▸ Task description:
An exact repetition of the data is required; no picture should appear in it.

▸ Dataset excerpt:

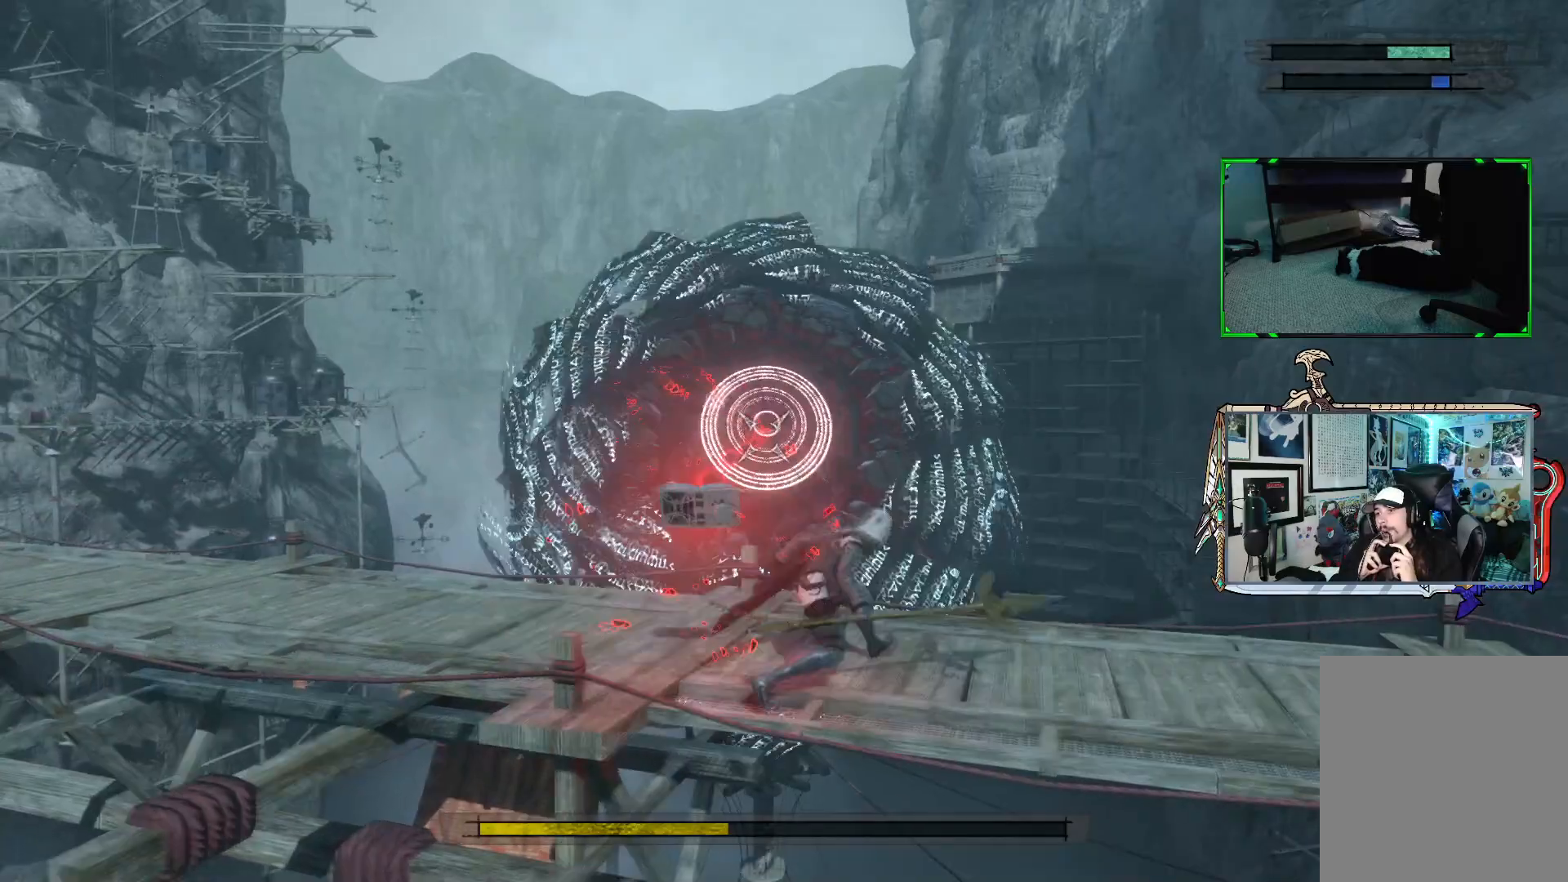
{"buttons": ["R1"], "left_stick": "center", "right_stick": "center", "events": [[67, "left_stick", "center"]]}
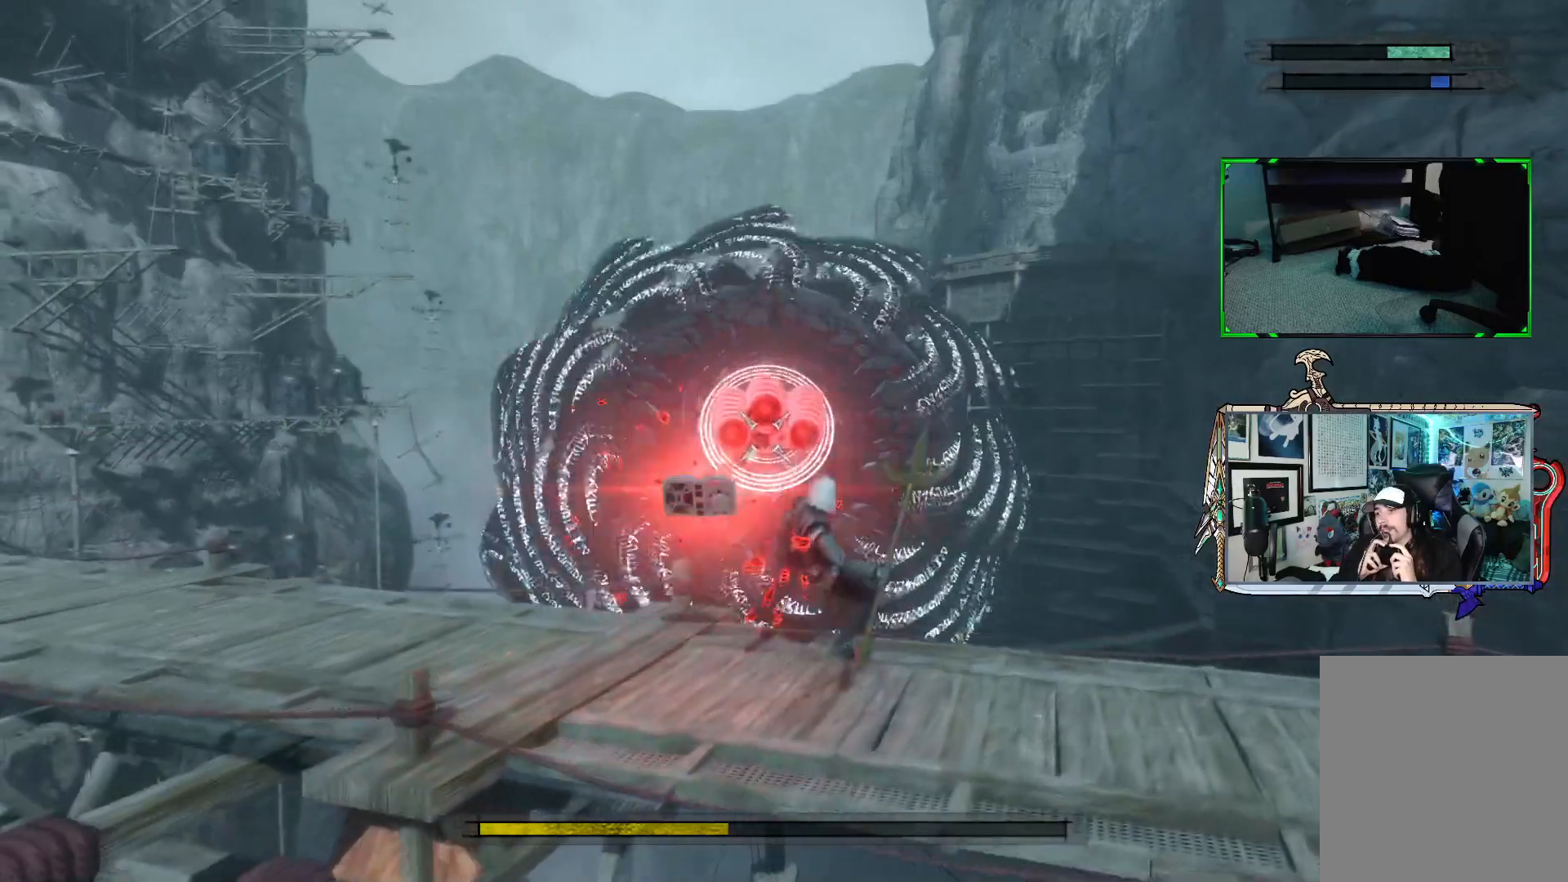
{"buttons": ["R1"], "left_stick": "center", "right_stick": "center", "events": []}
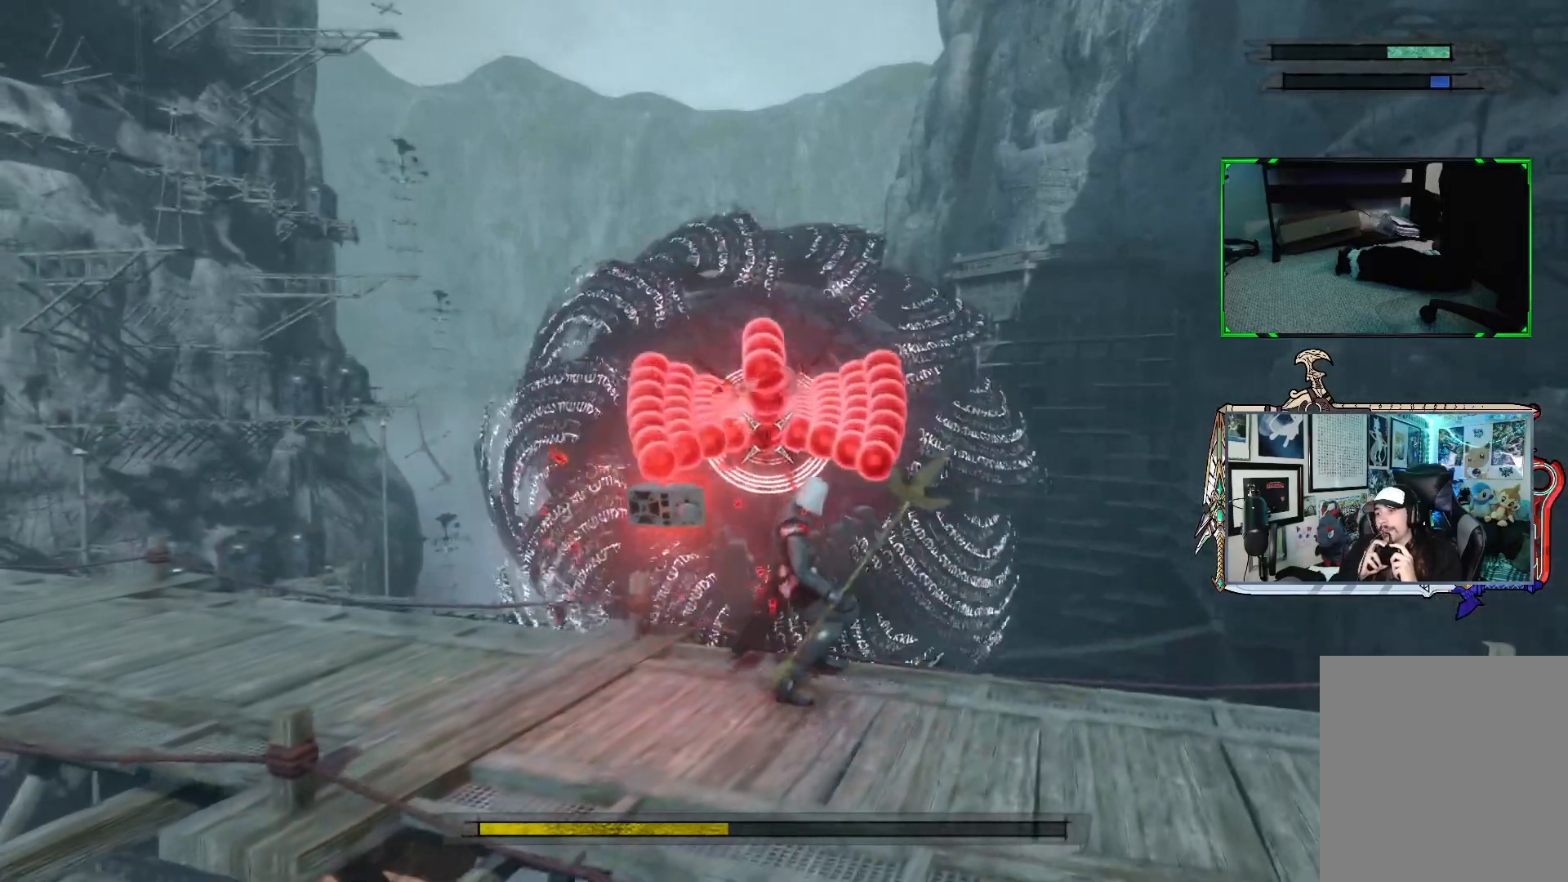
{"buttons": ["R1"], "left_stick": "down", "right_stick": "center", "events": [[167, "left_stick", "down"]]}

▸ Answer box:
{"buttons": ["R1"], "left_stick": "center", "right_stick": "center", "events": [[67, "left_stick", "center"]]}
{"buttons": ["R1"], "left_stick": "center", "right_stick": "center", "events": []}
{"buttons": ["R1"], "left_stick": "down", "right_stick": "center", "events": [[167, "left_stick", "down"]]}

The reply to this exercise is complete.